CHARACTERIZING LIQUID-ORDERED AND LIQUID-DISORDERED PHASE PROPERTIES AND INTERFACES

Abstract

Specialized lipid microdomains, or "membrane rafts", are thought to be involved in many plasma membrane events like signaling, protein sorting, and viral entry and exit. The size and dynamics of membrane domains is governed by the energy penalty for domain interface, called line tension, making it an important quantity in the discussion of compartmentalization of functions for signaling at the plasma membrane via possible phase separation. Cells must also be able to maintain and change membrane shape. Curvature of the membrane can be influenced by lateral heterogeneities as well as a means to induce lateral heterogeneity. Thus both the line tension and membrane bending rigidity are important quantities for understanding “raft” behavior. Mixtures of high-melting lipid, low-melting lipid(s), and cholesterol exhibit a region of liquid-ordered (Lo) + liquid-disordered (Ld) phase coexistence analogous to raft + non-raft behavior in cells. Line tension depends strongly on the lipids comprising the mixture, with a minimal line tension required for visible phase domains to form.

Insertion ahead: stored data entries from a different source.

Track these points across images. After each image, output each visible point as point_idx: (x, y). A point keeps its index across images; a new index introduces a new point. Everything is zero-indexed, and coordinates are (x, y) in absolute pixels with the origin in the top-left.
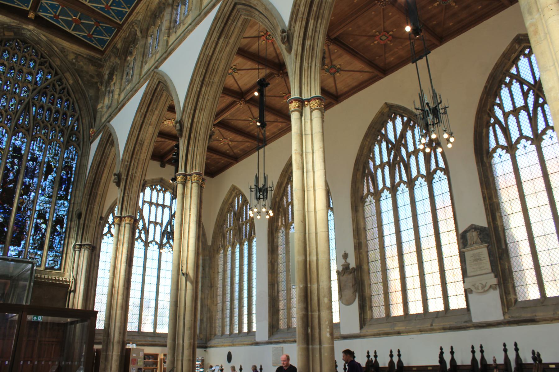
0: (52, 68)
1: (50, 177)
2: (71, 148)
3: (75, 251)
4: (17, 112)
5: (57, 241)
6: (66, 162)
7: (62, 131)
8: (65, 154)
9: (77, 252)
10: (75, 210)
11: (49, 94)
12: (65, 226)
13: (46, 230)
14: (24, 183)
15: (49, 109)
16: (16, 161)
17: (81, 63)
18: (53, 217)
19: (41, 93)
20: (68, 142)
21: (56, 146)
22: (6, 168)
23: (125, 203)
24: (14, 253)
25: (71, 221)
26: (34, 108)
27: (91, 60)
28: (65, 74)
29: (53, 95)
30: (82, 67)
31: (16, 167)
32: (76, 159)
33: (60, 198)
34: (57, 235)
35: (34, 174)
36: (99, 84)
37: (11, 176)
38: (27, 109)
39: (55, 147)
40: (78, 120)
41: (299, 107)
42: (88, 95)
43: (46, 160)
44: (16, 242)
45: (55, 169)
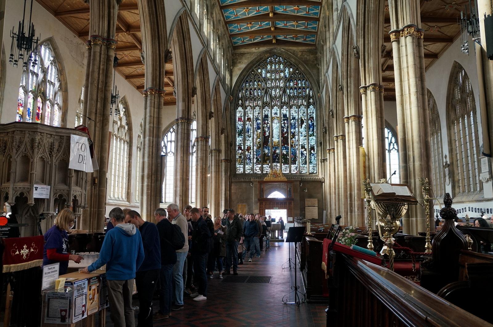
0: (291, 64)
1: (303, 126)
2: (311, 107)
3: (321, 162)
4: (280, 95)
5: (313, 159)
6: (310, 115)
7: (303, 98)
8: (309, 111)
9: (323, 163)
10: (319, 141)
11: (293, 80)
12: (315, 150)
13: (306, 154)
14: (291, 132)
15: (295, 88)
16: (286, 121)
17: (306, 56)
18: (309, 147)
19: (290, 80)
20: (308, 103)
21: (303, 108)
22: (282, 127)
23: (330, 142)
24: (294, 168)
25: (318, 147)
26: (288, 91)
27: (310, 52)
28: (299, 66)
29: (295, 80)
30: (306, 58)
31: (286, 125)
32: (315, 112)
33: (311, 136)
34: (313, 156)
35: (295, 126)
36: (317, 65)
37: (285, 130)
38: (284, 92)
39: (303, 108)
40: (311, 89)
41: (347, 121)
42: (313, 74)
43: (300, 117)
44: (294, 162)
45: (305, 121)
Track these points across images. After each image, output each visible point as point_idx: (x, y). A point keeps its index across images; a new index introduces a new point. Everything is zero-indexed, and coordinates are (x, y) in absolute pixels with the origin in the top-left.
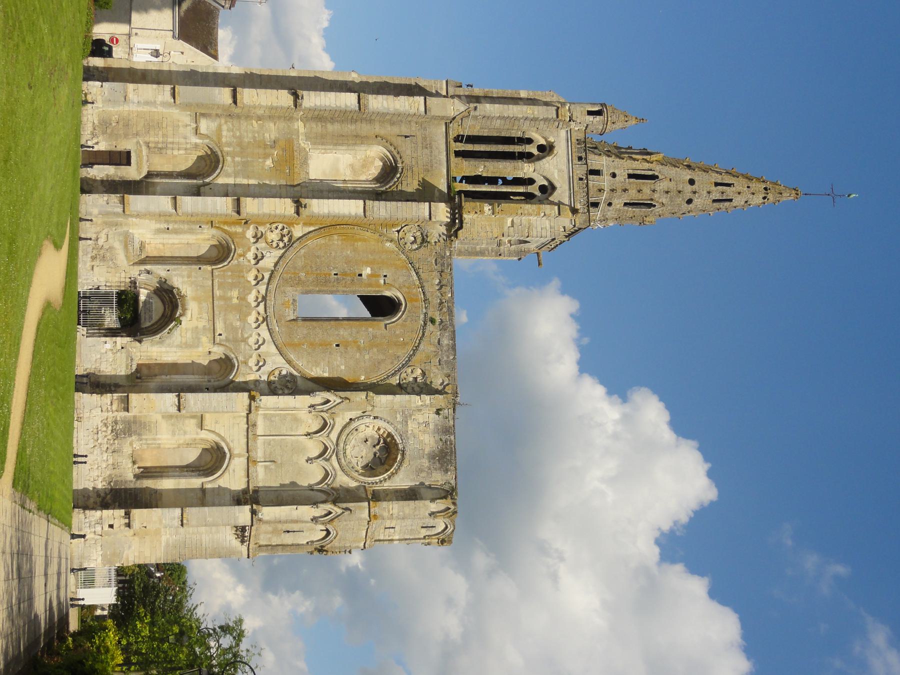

I have shown that line tension ,calculated in terms of pairwise lipid interactions, agrees with experimental values. I measured the bending modulus of the respective coexisting Ld and Lo phases and found that in the presence of near physiological amounts of transmembrane peptides the more ordered domains are not necessarily more rigid and may actually form highly curved structures more readily. As cholesterol is increased and the coexisting phases become more compositionally similar, I found a slight rigidifying effect of cholesterol on Ld phases and a dramatic decrease in Lo rigidity. In a model with coexisting nanoscopic phases, I found that the continuous phase determines the membrane rigidity.